Растущие из года в год урожаи зерна вскоре поставили Робинзона перед серьезной проблемой защиты кладовых от крыс. Казалось, численность грызунов возрастала прямо пропорционально прибывающим запасам, и Робинзон поневоле восхищался этой способностью животных размножаться в соответствии с окружающим изобилием, не в пример роду человеческому, который умножается тем скорее, чем скуднее его ресурсы. Но, поскольку он твердо вознамерился собирать и накапливать, пока у него хватит сил, урожай за урожаем, нужно было бороться с паразитами.

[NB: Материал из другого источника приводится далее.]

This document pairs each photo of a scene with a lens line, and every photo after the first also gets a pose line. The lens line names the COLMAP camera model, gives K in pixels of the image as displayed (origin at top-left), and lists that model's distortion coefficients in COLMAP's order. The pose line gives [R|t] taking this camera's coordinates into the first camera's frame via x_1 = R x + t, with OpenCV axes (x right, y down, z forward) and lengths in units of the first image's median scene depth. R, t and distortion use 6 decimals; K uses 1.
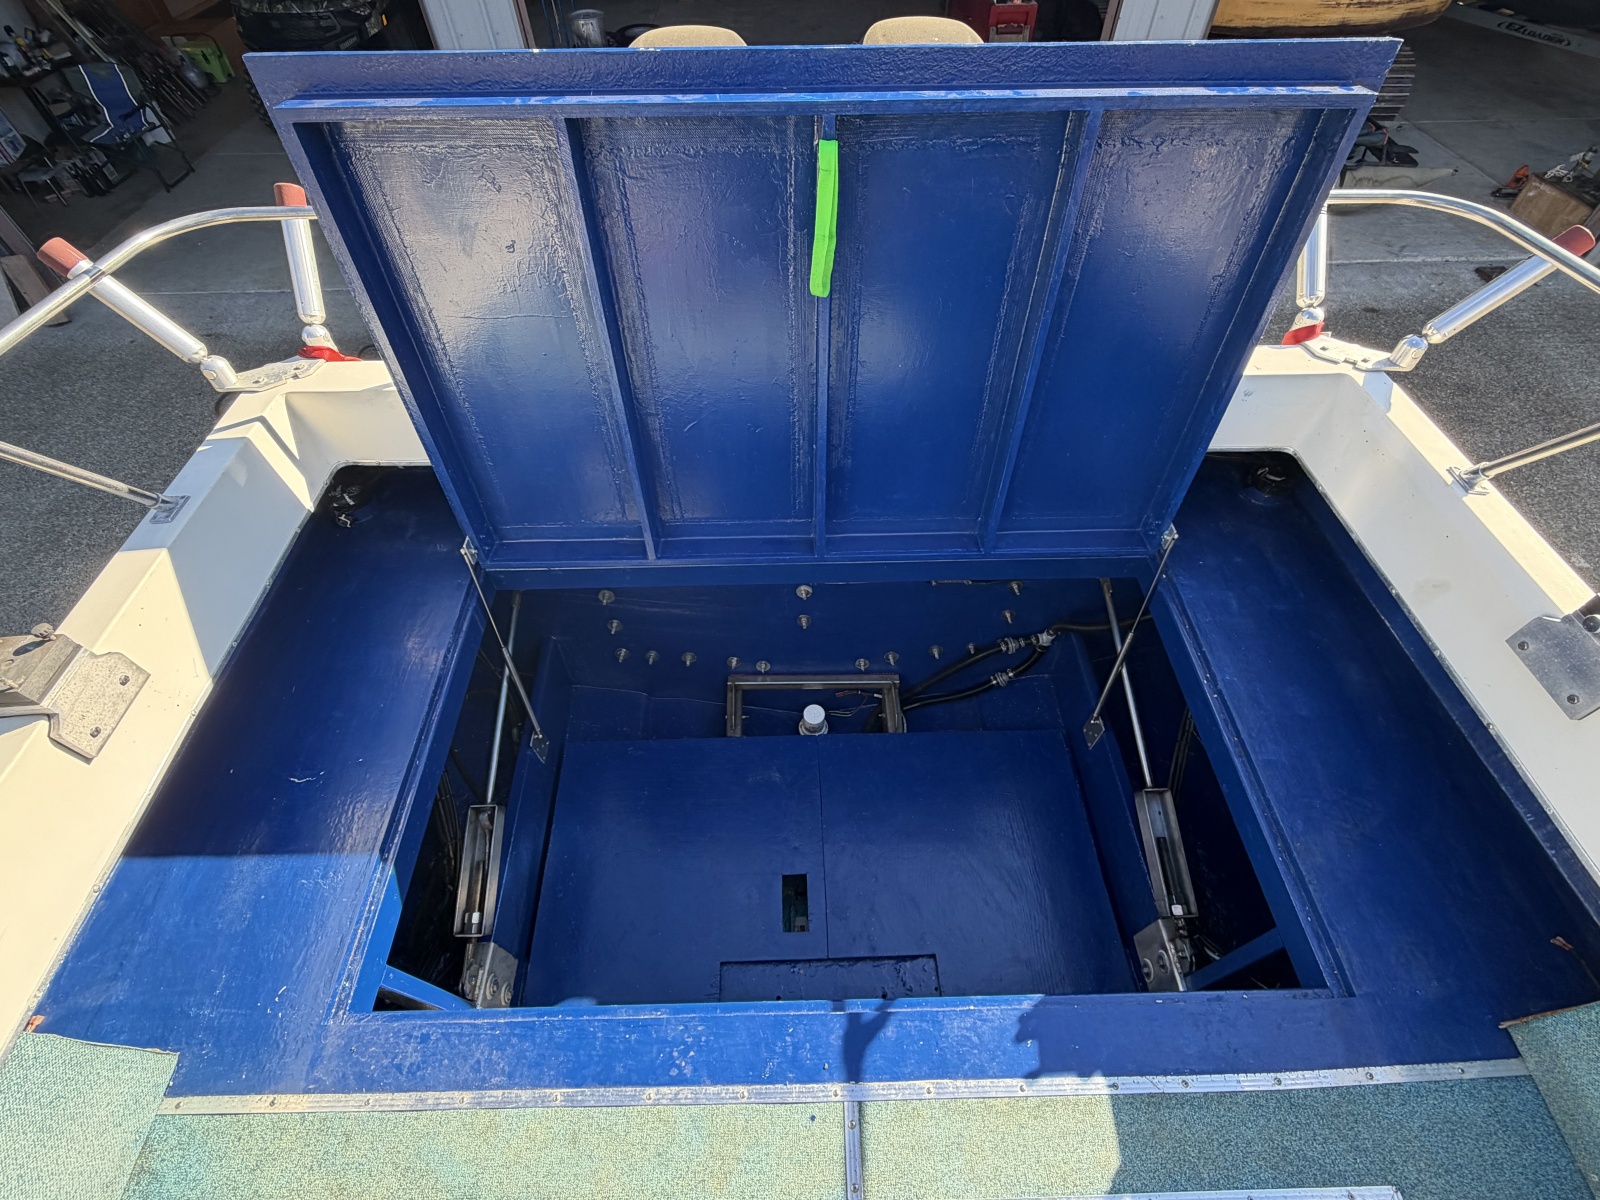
lens RADIAL K [[722.2, 0, 800.0], [0, 722.2, 600.0], [0, 0, 1]] dist [0.000265, 0.000029]
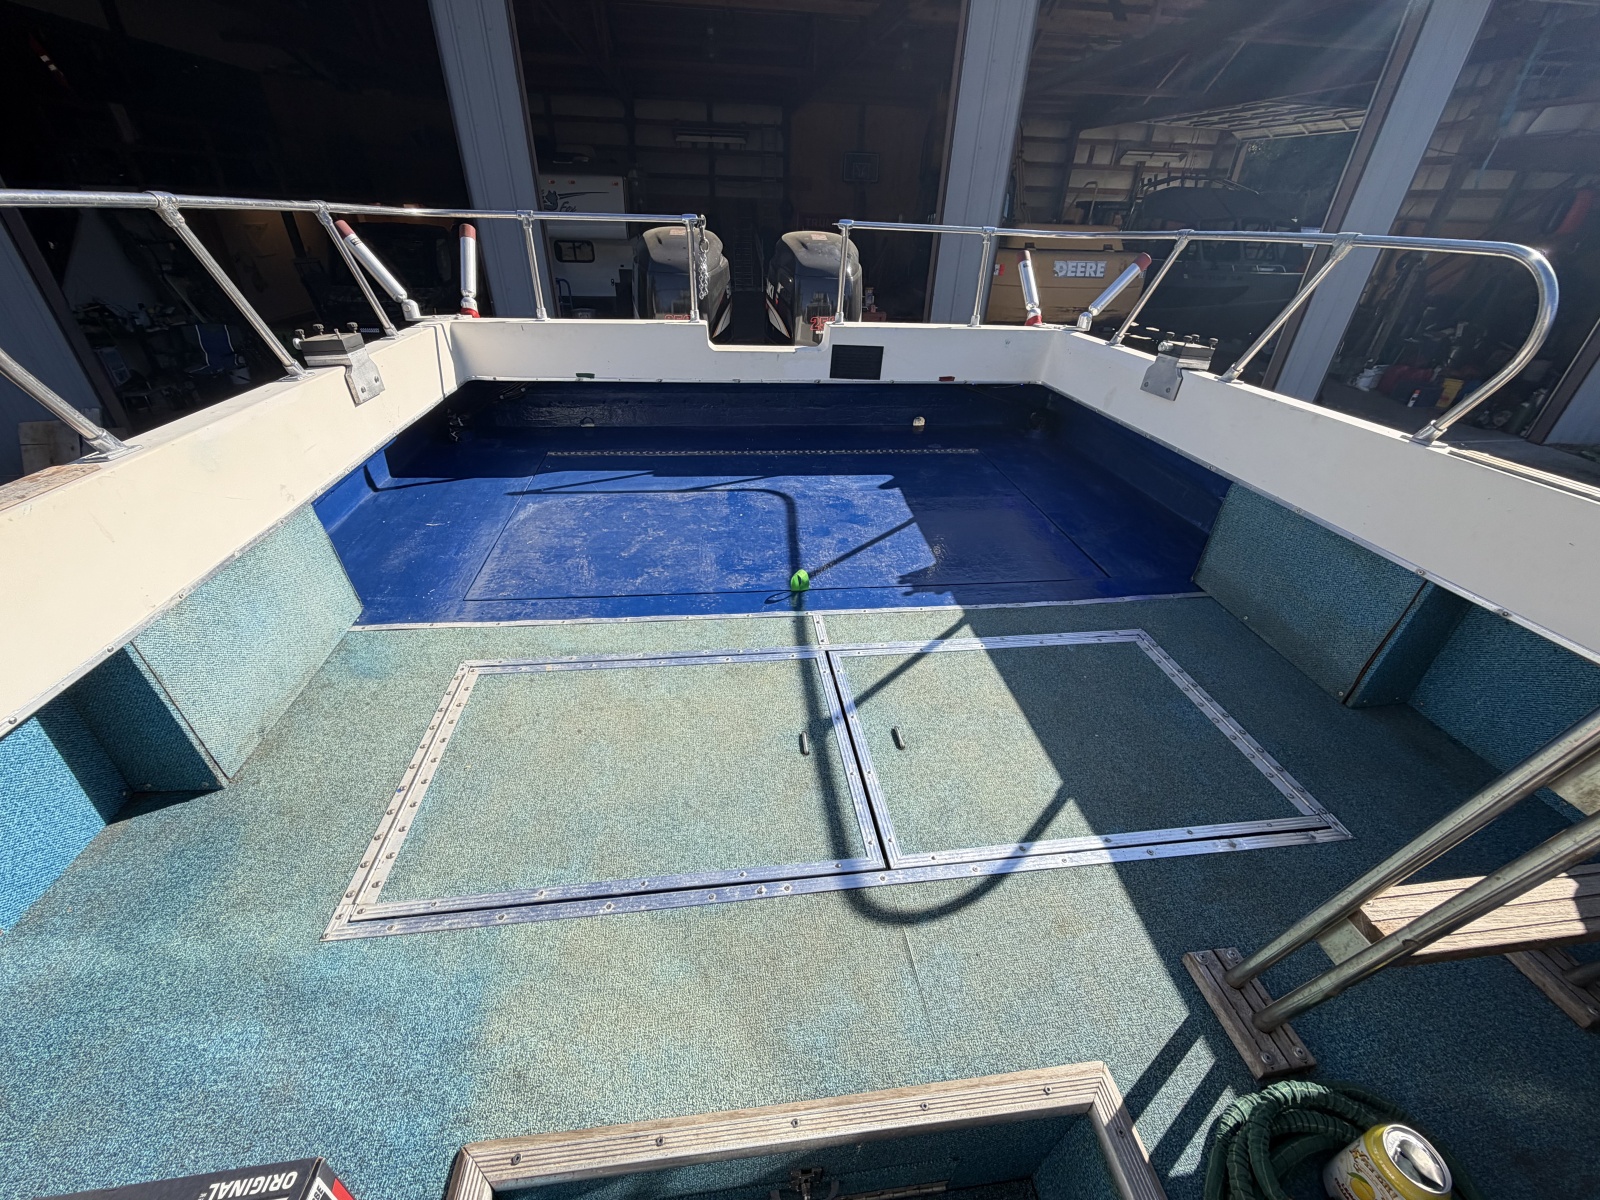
lens RADIAL K [[637.4, 0, 800.0], [0, 637.4, 600.0], [0, 0, 1]] dist [-0.001432, -0.000171]
pose [[0.993352, -0.021182, 0.113147, -0.089927], [0.057353, 0.943308, -0.326926, 0.799355], [-0.099808, 0.331242, 0.938252, -0.228756]]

Робинзон знал, что растущие на острове белые грибы с красными крапинками ядовиты: многие из его козлят погибли, съев их вместе с травой. Он приготовил из этих грибов отвар и пропитал им небольшое количество зерна, которое и рассыпал там, где обычно бегали крысы Отрава не причинила им никакого вреда. Тогда он соорудил клетки-крысоловки. Но их понадобились бы тысячи, и, кроме того, он не мог преодолеть отвращения, когда, погружая клетку с пойманной крысой в воду, чувствовал на себе ее острый ненавидящий взгляд. Одиночество сделало его крайне чувствительным к малейшему проявлению враждебности, пусть даже со стороны самого презираемого из живых существ. Та броня равнодушия и невежества, которой люди прикрываются, общаясь между собой, более для него не существовала, подобно мозоли, которая сходит с руки, ставшей праздной.

Однажды Робинзон оказался свидетелем яростной драки двух крыс. Слепые и глухие ко всему окружающему, они вцепились друг другу в горло и с душераздирающим визгом катались по земле. Наконец обе они, одинаково жестоко истерзанные, подохли, так и не ослабив мертвой хватки. Сравнивая погибших, Робинзон заметил, что они принадлежали к разным видам: первая — черная, толстая, облезлая, очень походила на тех судовых крыс, которых он привык травить в плаванье на кораблях. Вторая — серая, тощая, более волосатая, скорее относилась к виду полевых грызунов, обитавших на засеянных им полях острова. Сомневаться не приходилось: эта была коренной обитательницей здешних мест, тогда как первая происходила из крысиного племени, пришедшего с «Виргинии» и быстро размножившегося благодаря обильному урожаю зерновых.